I'm completely redesigning their site, and I'm not sure how online faxing works.
Has anybody dealt with internet faxing? How does it work? Does/can it go through email?
And is it possible to send a fax through a form with javascript/php or route it through email?
Don't pay for it! All you need is a modem on the server and a standard phone line. Then set up a fax print driver under your os (you can do it on windows and unix).
The unix way is mgetty/sendfax : http://mgetty.greenie.net/doc/mgetty_3.html#SEC3
The Windows way : http://support.microsoft.com/kb/306657
There are other ways but unless you can't get a phone line you'd be mad to pay fees for it.
Would it not be helpful to look at how it is currently being done, that way you can learn a thing or two about the process before trying to go do it again? That way you can find if it is using any special libraries or techniques or services to send the fax and you can then either duplicate the code or use it as a template to get started on your own solution.
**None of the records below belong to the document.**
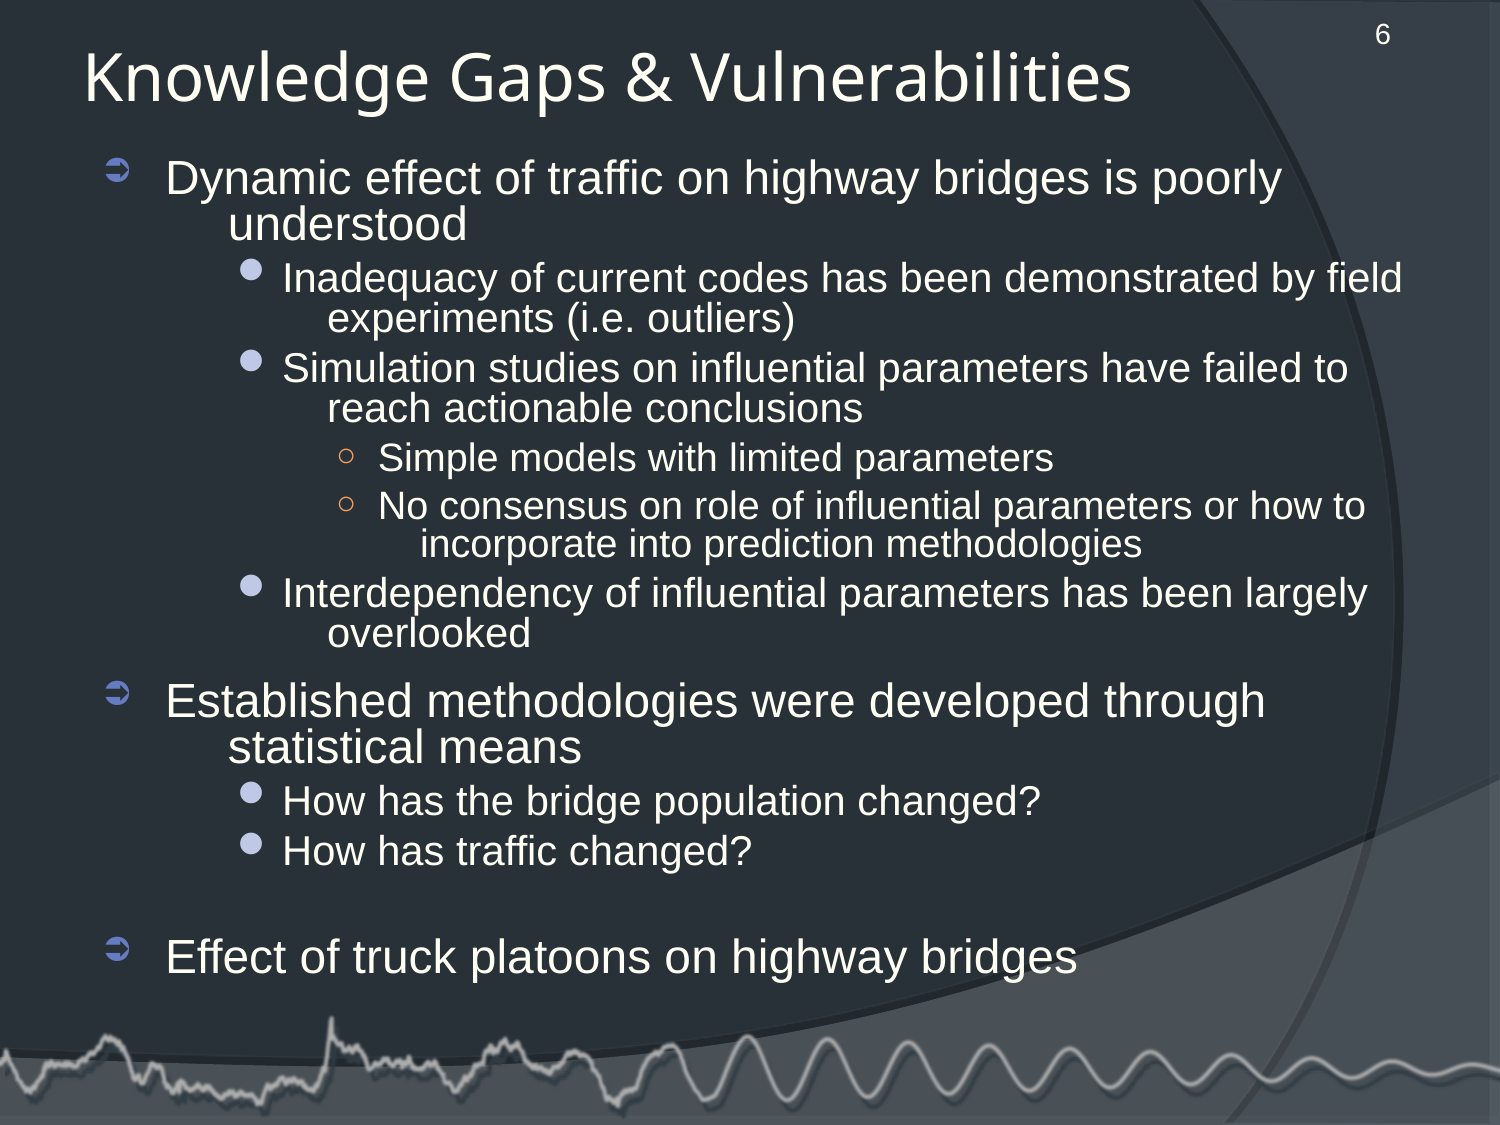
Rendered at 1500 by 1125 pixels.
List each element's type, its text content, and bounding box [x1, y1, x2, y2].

picture [0, 987, 1500, 1125]
title Knowledge Gaps & Vulnerabilities [75, 24, 1426, 125]
list Dynamic effect of traffic on highway bridges is poorly understood Inadequacy of current codes has been demonstrated by field experiments (i.e. outliers) Simulation studies on influential parameters have failed to reach actionable conclusions Simple models with limited parameters No consensus on role of influential parameters or how to incorporate into prediction methodologies Interdependency of influential parameters has been largely overlooked Established methodologies were developed through statistical means How has the bridge population changed? How has traffic changed? Effect of truck platoons on highway bridges [75, 149, 1426, 1005]
text_box <number> [1374, 0, 1500, 60]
All of what your asking is possible. I would recommend finding a service provider who can send the fax for you. They all have different interfaces requirements and pricing. I used to use DataOnCall which is now called Fax.com
They had a web service which we would post the document to be faxed plus additional information. They were a preety reasonable service. This was several years ago so I can't speak how they currently fair.
Take a look at eFax's SDK. I haven't used it, but it looks like it might be useful to you.
Yes, you can send faxes via email through several services; this link seems to have some useful information. I worked at a company previously that did this same sort of thing, and while I don't recall the exact service we used, most of them are very similar, and they work reasonably well.